Kenneth Lundy, one of the former employees with whom I have spoken since I published my last article, worked at the FCC Orlando campus for only a few months — October 2019 to January of this year. A U.S. Navy veteran who had previously worked at the for-profit schools DeVry and Kaplan/Purdue Global, Lundy was hired at FCC as regional director of education partnerships, with special responsibility for outreach to military service members and veterans.

But there was a problem: In 2018, the Florida state veterans agency had ended its approval of FCC for eligibility to enroll veterans using federal G.I. Bill dollars. The manager who recruited Lundy, however, assured him that the suspension was only because of FCC’s failure to keep statistics and provide paperwork, and that FCC had applied for reinstatement, and expected to get it. But that never happened during Lundy’s tenure. 

In his short time at FCC, Lundy says, he noted that the school marketed to low-income students of color, and heard recruiters engage in “embellishment” when talking with prospective students over the phone or in person — promising them they would be eligible for jobs they were unlikely to get, even sometimes when the FCC programs they were pitching lacked the needed certifications.
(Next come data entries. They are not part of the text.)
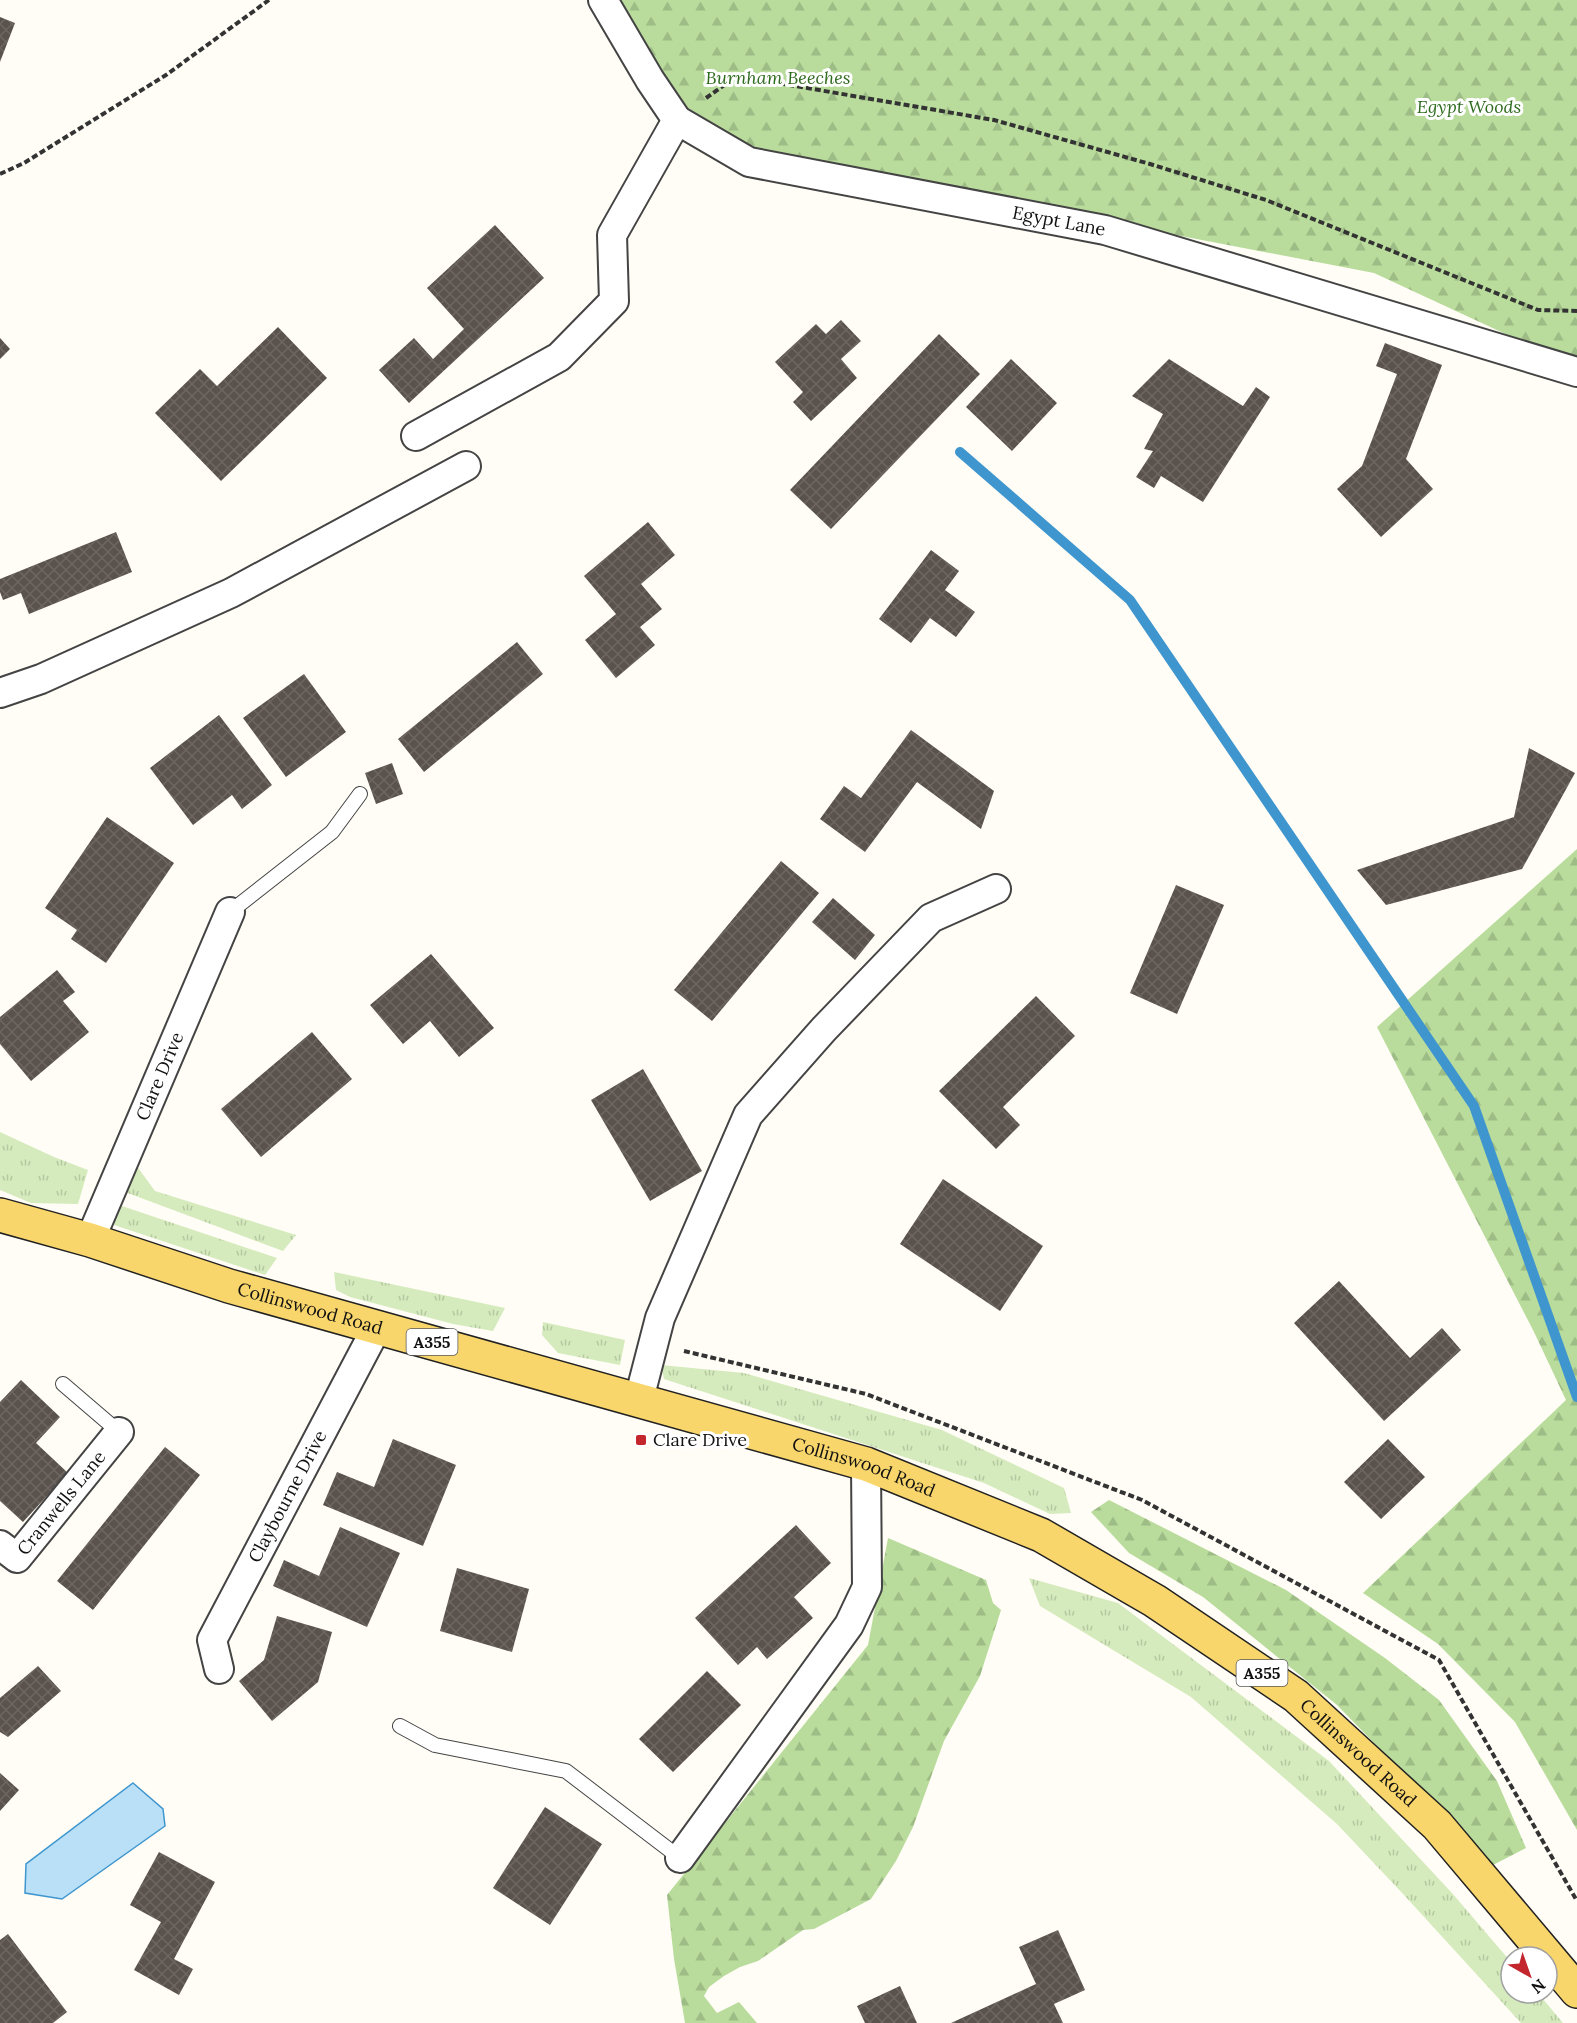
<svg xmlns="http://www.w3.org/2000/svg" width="1577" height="2023" font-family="Lora,serif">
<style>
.grass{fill:url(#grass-tufts)}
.forest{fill:url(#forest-firs)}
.water{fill:#b9e0f7;stroke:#3f96cf;stroke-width:1.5}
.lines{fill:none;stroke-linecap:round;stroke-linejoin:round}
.stream{stroke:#3f96cf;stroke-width:10}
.building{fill:url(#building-cross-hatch)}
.lane-casing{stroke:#444;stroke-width:16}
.street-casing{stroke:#444;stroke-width:32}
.primary-casing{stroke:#222;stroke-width:36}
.path{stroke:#333;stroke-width:4;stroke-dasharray:6 3;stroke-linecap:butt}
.lane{stroke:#fff;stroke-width:14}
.street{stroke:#fff;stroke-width:28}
.primary{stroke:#f9d66b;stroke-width:33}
.poi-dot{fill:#c4262e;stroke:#fff;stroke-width:2}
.labels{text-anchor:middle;stroke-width:6;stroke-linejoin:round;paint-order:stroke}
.shield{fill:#fff;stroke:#585858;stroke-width:1.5}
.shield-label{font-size:16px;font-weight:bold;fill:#111}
.park-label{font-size:18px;font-style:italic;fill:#2f6b1f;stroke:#fff}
.street-label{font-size:18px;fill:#111;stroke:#fff}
.poi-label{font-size:18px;fill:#111;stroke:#fff;text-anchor:start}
</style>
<defs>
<pattern id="grass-tufts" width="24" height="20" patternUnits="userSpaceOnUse" patternTransform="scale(1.5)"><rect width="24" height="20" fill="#d5ebbd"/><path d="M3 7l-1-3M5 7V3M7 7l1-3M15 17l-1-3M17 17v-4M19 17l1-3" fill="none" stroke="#b6c8a1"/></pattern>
<pattern id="forest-firs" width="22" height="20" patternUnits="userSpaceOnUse" patternTransform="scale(1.5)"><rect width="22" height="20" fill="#b9dc9c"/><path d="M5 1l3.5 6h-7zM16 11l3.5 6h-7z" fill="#9ebc85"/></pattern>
<pattern id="building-cross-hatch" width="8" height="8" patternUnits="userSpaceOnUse" patternTransform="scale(1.5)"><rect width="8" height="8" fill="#5a524d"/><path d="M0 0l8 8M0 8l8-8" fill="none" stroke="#6d6662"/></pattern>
</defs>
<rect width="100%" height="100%" fill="#fffdf5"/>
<path class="grass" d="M 0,1132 L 54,1157 L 88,1170 L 78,1204 L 31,1203 L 0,1190 Z
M 136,1165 L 155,1191 L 296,1235 L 283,1251 L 125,1192 Z
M 116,1204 L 277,1258 L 265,1275 L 114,1225 Z
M 334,1272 L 505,1308 L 493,1331 L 453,1324 L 350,1297 L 336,1290 Z
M 543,1322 L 625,1340 L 620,1365 L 558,1353 L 542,1335 Z
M 661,1365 L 744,1373 L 942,1430 L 1064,1488 L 1071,1513 L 1050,1514 L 984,1483 L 664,1379 Z
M 1029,1578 L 1118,1603 L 1329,1761 L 1452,1893 L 1511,1962 L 1511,1993 L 1538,1993 L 1563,2023 L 1521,2023 L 1404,1895 L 1337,1824 L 1191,1697 L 1040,1606 Z"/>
<path class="forest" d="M 612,0 L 1577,0 L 1577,367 L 1374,273 L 823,167 L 743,150 L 687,115 Z
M 1577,849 L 1577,1830 L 1515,1722 L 1438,1644 L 1363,1593 L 1566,1400 L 1534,1332 L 1377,1027 Z
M 1109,1500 L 1286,1590 L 1385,1658 L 1439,1700 L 1497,1781 L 1526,1848 L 1493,1865 L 1337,1705 L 1203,1597 L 1129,1553 L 1091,1512 Z
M 888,1538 L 986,1580 L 993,1603 L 1001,1610 L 980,1676 L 944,1741 L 913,1827 L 896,1861 L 871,1899 L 814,1929 L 803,1930 L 758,1961 L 740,1967 L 724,1976 L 709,1987 L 704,1996 L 717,2013 L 739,2002 L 757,2023 L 685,2023 L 674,1959 L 667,1895 L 868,1645 Z"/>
<path class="water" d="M 133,1783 L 163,1809 L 165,1826 L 62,1899 L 25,1893 L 26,1864 Z"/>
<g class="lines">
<path class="stream" d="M 960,452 L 1130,600 L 1474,1106 L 1577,1397"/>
</g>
<path class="building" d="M 0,17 L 15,23 L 0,62 Z
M 495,225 L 544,278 L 409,403 L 379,370 L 414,338 L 433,359 L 464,329 L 427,288 Z
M 841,320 L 861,341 L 841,359 L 857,378 L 811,421 L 793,402 L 803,392 L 775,362 L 816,324 L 826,334 Z
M 278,327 L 327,378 L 221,481 L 155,413 L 200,369 L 217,386 Z
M 939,334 L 980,374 L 831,529 L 790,490 Z
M 0,338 L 10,349 L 0,359 Z
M 1385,343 L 1442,365 L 1406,459 L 1433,489 L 1381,537 L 1337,489 L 1362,466 L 1397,374 L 1376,366 Z
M 1011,359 L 1057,403 L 1012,451 L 966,407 Z
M 1169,359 L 1243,406 L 1256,387 L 1270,397 L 1203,502 L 1161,476 L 1154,488 L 1136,477 L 1153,451 L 1144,449 L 1163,414 L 1132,396 Z
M 648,522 L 675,555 L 641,584 L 662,609 L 640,627 L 655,645 L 616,678 L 585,640 L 616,614 L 584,576 Z
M 116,532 L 132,572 L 29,614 L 21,593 L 3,600 L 0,592 L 0,579 Z
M 931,550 L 959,571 L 945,590 L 975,612 L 956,637 L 930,618 L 911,643 L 879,619 Z
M 517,642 L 543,674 L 424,772 L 398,739 Z
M 304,674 L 346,732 L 286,777 L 243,718 Z
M 219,715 L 272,785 L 242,809 L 232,795 L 193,825 L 150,768 Z
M 911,730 L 994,791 L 981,829 L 917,782 L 865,852 L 820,819 L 844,786 L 861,798 Z
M 1529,748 L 1575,773 L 1522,869 L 1386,905 L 1357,870 L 1514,817 Z
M 392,763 L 403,794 L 376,804 L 365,773 Z
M 107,817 L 174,863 L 106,963 L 71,939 L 77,930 L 45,908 Z
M 781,861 L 819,893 L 712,1021 L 674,990 Z
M 1176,885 L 1224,905 L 1177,1014 L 1130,993 Z
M 833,898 L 875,935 L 855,960 L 812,922 Z
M 431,954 L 494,1028 L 459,1057 L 430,1021 L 403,1044 L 370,1005 Z
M 57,970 L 75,992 L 63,1001 L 89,1032 L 31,1081 L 0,1044 L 0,1017 Z
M 1036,996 L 1075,1036 L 1003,1107 L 1020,1125 L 996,1149 L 939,1091 Z
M 312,1032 L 352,1079 L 261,1157 L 221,1109 Z
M 643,1069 L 702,1171 L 650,1201 L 591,1100 Z
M 943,1179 L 1043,1246 L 1000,1311 L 900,1244 Z
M 1339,1281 L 1410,1358 L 1442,1328 L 1461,1350 L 1384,1421 L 1294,1323 Z
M 21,1380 L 60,1417 L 36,1443 L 68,1473 L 23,1522 L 0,1501 L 0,1402 Z
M 393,1439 L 456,1465 L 423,1546 L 323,1505 L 337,1472 L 374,1487 Z
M 1388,1439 L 1425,1477 L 1381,1519 L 1344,1482 Z
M 165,1447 L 200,1475 L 93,1610 L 57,1581 Z
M 796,1525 L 831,1563 L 794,1597 L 813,1618 L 767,1659 L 757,1647 L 738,1665 L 695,1618 Z
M 340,1527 L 400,1553 L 367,1627 L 273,1586 L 284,1560 L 319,1576 Z
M 457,1568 L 529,1589 L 512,1652 L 440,1631 Z
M 277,1616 L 332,1632 L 318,1682 L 272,1721 L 239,1681 L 264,1660 Z
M 38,1666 L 61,1691 L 8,1737 L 0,1732 L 0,1698 Z
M 707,1671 L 741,1705 L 673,1772 L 639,1739 Z
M 0,1773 L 19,1790 L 0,1811 Z
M 545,1807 L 602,1844 L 550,1925 L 493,1888 Z
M 159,1852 L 215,1882 L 174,1959 L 193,1969 L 179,1995 L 134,1970 L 161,1922 L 130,1905 Z
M 1058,1930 L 1085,1990 L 1054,2004 L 1063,2023 L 951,2023 L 1036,1984 L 1019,1947 Z
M 8,1934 L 67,2012 L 53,2023 L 0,2023 L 0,1940 Z
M 900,1986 L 917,2023 L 865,2023 L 857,2006 Z"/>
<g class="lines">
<g class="lane-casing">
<path id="lane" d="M 230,912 L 332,832 L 360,794
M 63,1384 L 119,1432
M 400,1726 L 435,1745 L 566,1771 L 680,1858"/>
</g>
<g class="street-casing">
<g id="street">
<path id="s1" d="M 603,0 L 650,80 L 677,120 L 749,162 L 1105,230 L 1577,372"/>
<path d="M 416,436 L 559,357 L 614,301 L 612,235 L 677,120"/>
<path d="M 0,693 L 41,679 L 231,593 L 466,466"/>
<path id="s2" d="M 90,1240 L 230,912"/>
<path d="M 639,1399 L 660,1318 L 748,1115 L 824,1029 L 931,918 L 996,889"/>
<path id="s3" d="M 0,1545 L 17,1558 L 119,1432"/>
<path id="s4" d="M 219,1669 L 212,1640 L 377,1327"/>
<path d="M 680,1858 L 849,1625 L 867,1587 L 866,1464"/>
</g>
</g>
<g class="primary-casing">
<g id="primary">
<path id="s5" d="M 0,1215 L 90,1240 L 229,1286 L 866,1464 L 1041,1535 L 1155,1601 L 1296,1696 L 1437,1825 L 1577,1991"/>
</g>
</g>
<path class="path" d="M 706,98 L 737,76 L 994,120 L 1150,164 L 1266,200 L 1538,310 L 1577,311
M 0,174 L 24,163 L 166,75 L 269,0
M 684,1351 L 866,1394 L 1142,1500 L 1439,1660 L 1577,1901"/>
<use href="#lane" class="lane"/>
<use href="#street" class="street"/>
<use href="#primary" class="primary"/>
</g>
<rect class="poi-dot" x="635" y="1434" width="12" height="12" rx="3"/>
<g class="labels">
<g class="shield">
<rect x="406.5" y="1329" width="51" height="26" rx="4.5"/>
<rect x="1236.5" y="1660" width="51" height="26" rx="4.5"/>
</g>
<g class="shield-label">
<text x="432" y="1348">A355</text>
<text x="1262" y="1679">A355</text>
</g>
<g class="park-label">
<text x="778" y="84">Burnham Beeches</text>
<text x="1469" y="113">Egypt Woods</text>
</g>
<g class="street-label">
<text dy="6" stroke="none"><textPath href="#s1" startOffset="540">Egypt Lane</textPath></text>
<text dy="6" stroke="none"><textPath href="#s2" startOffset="178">Clare Drive</textPath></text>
<text dy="6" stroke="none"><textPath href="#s5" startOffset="324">Collinswood Road</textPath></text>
<text dy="6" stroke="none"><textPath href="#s5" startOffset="900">Collinswood Road</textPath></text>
<text dy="6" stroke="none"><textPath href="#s4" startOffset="192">Claybourne Drive</textPath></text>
<text dy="6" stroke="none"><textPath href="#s3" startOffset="92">Cranwells Lane</textPath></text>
<text dy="6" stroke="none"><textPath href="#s5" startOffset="1476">Collinswood Road</textPath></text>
</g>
<g class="poi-label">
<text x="653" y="1446">Clare Drive</text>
</g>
</g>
<g transform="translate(1529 1975) rotate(140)"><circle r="28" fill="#ffffff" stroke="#a0a0a0" stroke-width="1.5"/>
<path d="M0-4.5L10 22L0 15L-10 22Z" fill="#c4262e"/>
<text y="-9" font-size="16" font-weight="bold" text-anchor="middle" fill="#111111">N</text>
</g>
</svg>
When Lundy asked about the recruiting deceptions, the admissions director told him, that’s how it works here. Lundy concluded that the FCC Orlando admissions operation was about money, not students.

Lundy says many of the FCC Orlando students were homeless, or wearing monitoring bracelets indicating they had pending criminal cases. He says there were fights between students in the halls on almost a daily basis.

Lundy reports he was terminated via a phone call from the supervisor who had hired him, who said the reason was “performance,” without any specifics. Lundy had never seen his supervisor, who was based in California, in person.

The IEC officials told Lundy they would provide a $1800 severance payment — but only if he signed the non-disclosure agreement. He declined. 

Another employee who spoke with me says she gave two weeks notice that she was resigning. IEC managers told her she could get paid about $2400 for those days if she signed the gag agreement. Or, if she refused, she would get nothing and leave right away. She also refused to sign. 

As we previously reported, former FCC Orlando employees say that when managers were considering firing staff members, company lawyers would quiz them on what derogatory information about the school the employee might know.

IEC has not yet answered the lawsuit filed against it by former FCC students, but a lawyer has entered the case to represent the company. He is Christopher Oprison, a former White House counsel for George W. Bush, and now a partner in the Miami office of the giant multinational law firm DLA Piper.  

Update 06-11-20: IEC and FCC have filed a motion to dismiss the students’ complaint. Oprison has now been joined as counsel for FCC by California attorney Keith Zakarin, an aggressive cheerleader for predatory schools.